TASK BRIEF: Rewrite the text of all the records with every "euro" changed to "EUR" and everything else left as it is. Leave the pictures out of your answer.

----- MATERIALS PROVIDED -----

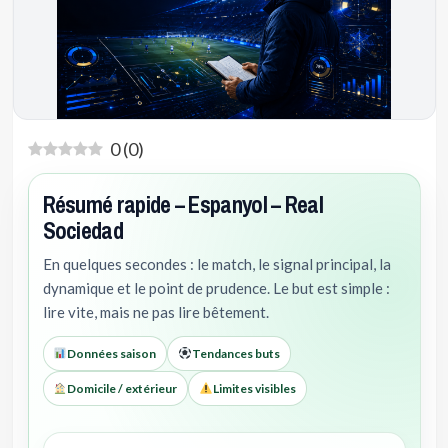
0
(
0
)
Résumé rapide – Espanyol – Real
Sociedad
En quelques secondes : le match, le signal principal, la
dynamique et le point de prudence. Le but est simple :
lire vite, mais ne pas lire bêtement.
Données saison
Tendances buts
Domicile / extérieur
Limites visibles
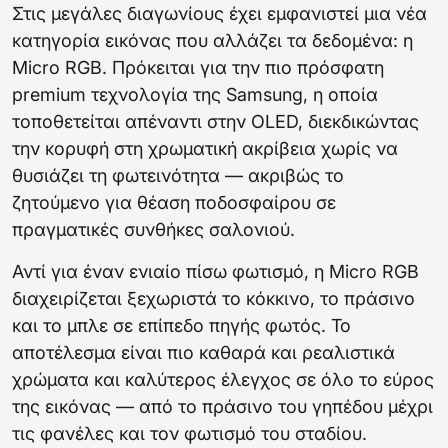
Στις μεγάλες διαγωνίους έχει εμφανιστεί μια νέα
κατηγορία εικόνας που αλλάζει τα δεδομένα: η
Micro RGB. Πρόκειται για την πιο πρόσφατη
premium τεχνολογία της Samsung, η οποία
τοποθετείται απέναντι στην OLED, διεκδικώντας
την κορυφή στη χρωματική ακρίβεια χωρίς να
θυσιάζει τη φωτεινότητα — ακριβώς το
ζητούμενο για θέαση ποδοσφαίρου σε
πραγματικές συνθήκες σαλονιού.
Αντί για έναν ενιαίο πίσω φωτισμό, η Micro RGB
διαχειρίζεται ξεχωριστά το κόκκινο, το πράσινο
και το μπλε σε επίπεδο πηγής φωτός. Το
αποτέλεσμα είναι πιο καθαρά και ρεαλιστικά
χρώματα και καλύτερος έλεγχος σε όλο το εύρος
της εικόνας — από το πράσινο του γηπέδου μέχρι
τις φανέλες και τον φωτισμό του σταδίου.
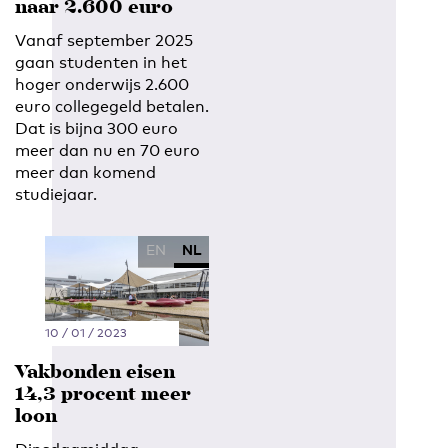
naar 2.600 euro
Vanaf september 2025
gaan studenten in het
hoger onderwijs 2.600
euro collegegeld betalen.
Dat is bijna 300 euro
meer dan nu en 70 euro
meer dan komend
studiejaar.
EN
NL
10 / 01 / 2023
Vakbonden eisen
14,3 procent meer
loon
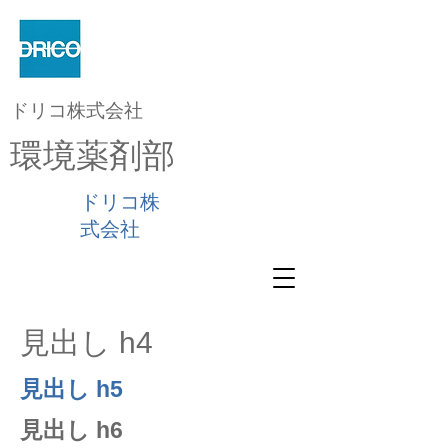
ドリコ株式会社
環境薬剤部
ドリコ株
式会社
見出し h4
見出し h5
見出し h6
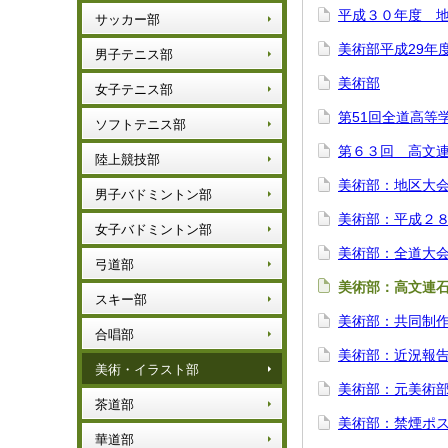
平成３０年度 
サッカー部
美術部平成29年
男子テニス部
美術部
女子テニス部
第51回全道高等
ソフトテニス部
第６３回 高文
陸上競技部
美術部：地区大
男子バドミントン部
美術部：平成２
女子バドミントン部
美術部：全道大
弓道部
美術部：高文連
スキー部
美術部：共同制
合唱部
美術部：近況報
美術・イラスト部
美術部：元美術
茶道部
美術部：禁煙ポ
華道部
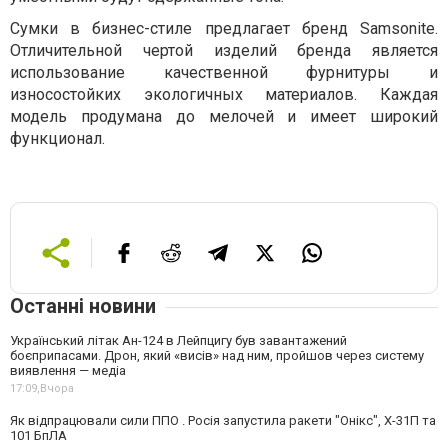
Сумки в бизнес-стиле предлагает бренд Samsonite.
Отличительной чертой изделий бренда является
использование качественной фурнитуры и
износостойких экологичных материалов. Каждая
модель продумана до мелочей и имеет широкий
функционал.
Останні новини
Український літак Ан-124 в Лейпцигу був завантажений
боєприпасами. Дрон, який «висів» над ним, пройшов через систему
виявлення — медіа
17:09,
Вчора
Як відпрацювали сили ППО . Росія запустила ракети "Онікс", Х-31П та
101 БпЛА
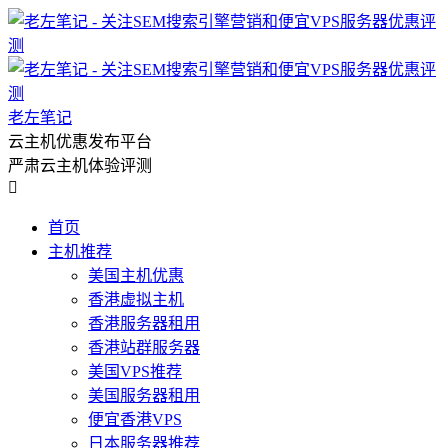
老左笔记
云主机优惠发布平台
严肃云主机体验评测

首页
主机推荐
美国主机优惠
香港虚拟主机
香港服务器租用
香港站群服务器
美国VPS推荐
美国服务器租用
便宜香港VPS
日本服务器推荐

-----

RESULT OF THIS EXERCISE:
0
(
0
)
Résumé rapide – Espanyol – Real
Sociedad
En quelques secondes : le match, le signal principal, la
dynamique et le point de prudence. Le but est simple :
lire vite, mais ne pas lire bêtement.
Données saison
Tendances buts
Domicile / extérieur
Limites visibles
Στις μεγάλες διαγωνίους έχει εμφανιστεί μια νέα
κατηγορία εικόνας που αλλάζει τα δεδομένα: η
Micro RGB. Πρόκειται για την πιο πρόσφατη
premium τεχνολογία της Samsung, η οποία
τοποθετείται απέναντι στην OLED, διεκδικώντας
την κορυφή στη χρωματική ακρίβεια χωρίς να
θυσιάζει τη φωτεινότητα — ακριβώς το
ζητούμενο για θέαση ποδοσφαίρου σε
πραγματικές συνθήκες σαλονιού.
Αντί για έναν ενιαίο πίσω φωτισμό, η Micro RGB
διαχειρίζεται ξεχωριστά το κόκκινο, το πράσινο
και το μπλε σε επίπεδο πηγής φωτός. Το
αποτέλεσμα είναι πιο καθαρά και ρεαλιστικά
χρώματα και καλύτερος έλεγχος σε όλο το εύρος
της εικόνας — από το πράσινο του γηπέδου μέχρι
τις φανέλες και τον φωτισμό του σταδίου.
naar 2.600 EUR
Vanaf september 2025
gaan studenten in het
hoger onderwijs 2.600
EUR collegegeld betalen.
Dat is bijna 300 EUR
meer dan nu en 70 EUR
meer dan komend
studiejaar.
EN
NL
10 / 01 / 2023
Vakbonden eisen
14,3 procent meer
loon
ドリコ株式会社
環境薬剤部
ドリコ株
式会社
見出し h4
見出し h5
見出し h6
平成３０年度 
サッカー部
美術部平成29年
男子テニス部
美術部
女子テニス部
第51回全道高等
ソフトテニス部
第６３回 高文
陸上競技部
美術部：地区大
男子バドミントン部
美術部：平成２
女子バドミントン部
美術部：全道大
弓道部
美術部：高文連
スキー部
美術部：共同制
合唱部
美術部：近況報
美術・イラスト部
美術部：元美術
茶道部
美術部：禁煙ポ
華道部
Сумки в бизнес-стиле предлагает бренд Samsonite.
Отличительной чертой изделий бренда является
использование качественной фурнитуры и
износостойких экологичных материалов. Каждая
модель продумана до мелочей и имеет широкий
функционал.
Останні новини
Український літак Ан-124 в Лейпцигу був завантажений
боєприпасами. Дрон, який «висів» над ним, пройшов через систему
виявлення — медіа
17:09,
Вчора
Як відпрацювали сили ППО . Росія запустила ракети "Онікс", Х-31П та
101 БпЛА
老左笔记
云主机优惠发布平台
严肃云主机体验评测

首页
主机推荐
美国主机优惠
香港虚拟主机
香港服务器租用
香港站群服务器
美国VPS推荐
美国服务器租用
便宜香港VPS
日本服务器推荐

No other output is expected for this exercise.